◆ What you have to do ◆
Make an exact copy of all the entries, but do not reproduce the pictures.

◆ Recorded data ◆
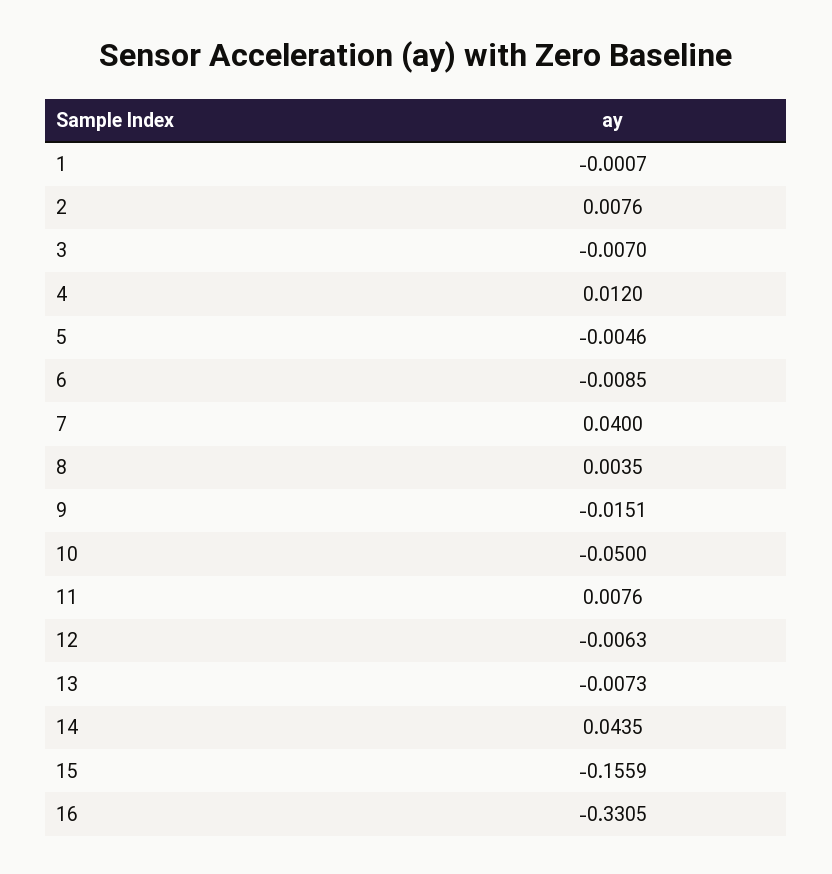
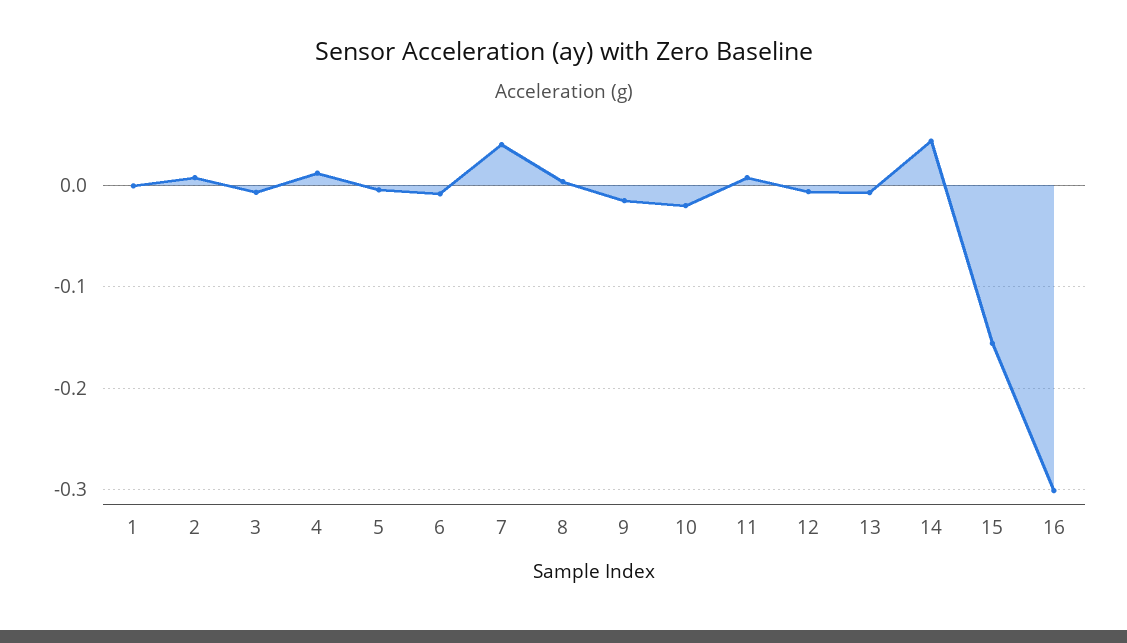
  {
    "1": -0.0007,
    "2": 0.0076,
    "3": -0.007,
    "4": 0.012,
    "5": -0.0046,
    "6": -0.0085,
    "7": 0.04,
    "8": 0.0035,
    "9": -0.0151,
-   "10": -0.05,
+   "10": -0.02,
    "11": 0.0076,
    "12": -0.0063,
    "13": -0.0073,
    "14": 0.0435,
    "15": -0.1559,
-   "16": -0.3305
+   "16": -0.3
  }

◆ Finished exercise ◆
  {
    "1": -0.0007,
    "2": 0.0076,
    "3": -0.007,
    "4": 0.012,
    "5": -0.0046,
    "6": -0.0085,
    "7": 0.04,
    "8": 0.0035,
    "9": -0.0151,
-   "10": -0.05,
+   "10": -0.02,
    "11": 0.0076,
    "12": -0.0063,
    "13": -0.0073,
    "14": 0.0435,
    "15": -0.1559,
-   "16": -0.3305
+   "16": -0.3
  }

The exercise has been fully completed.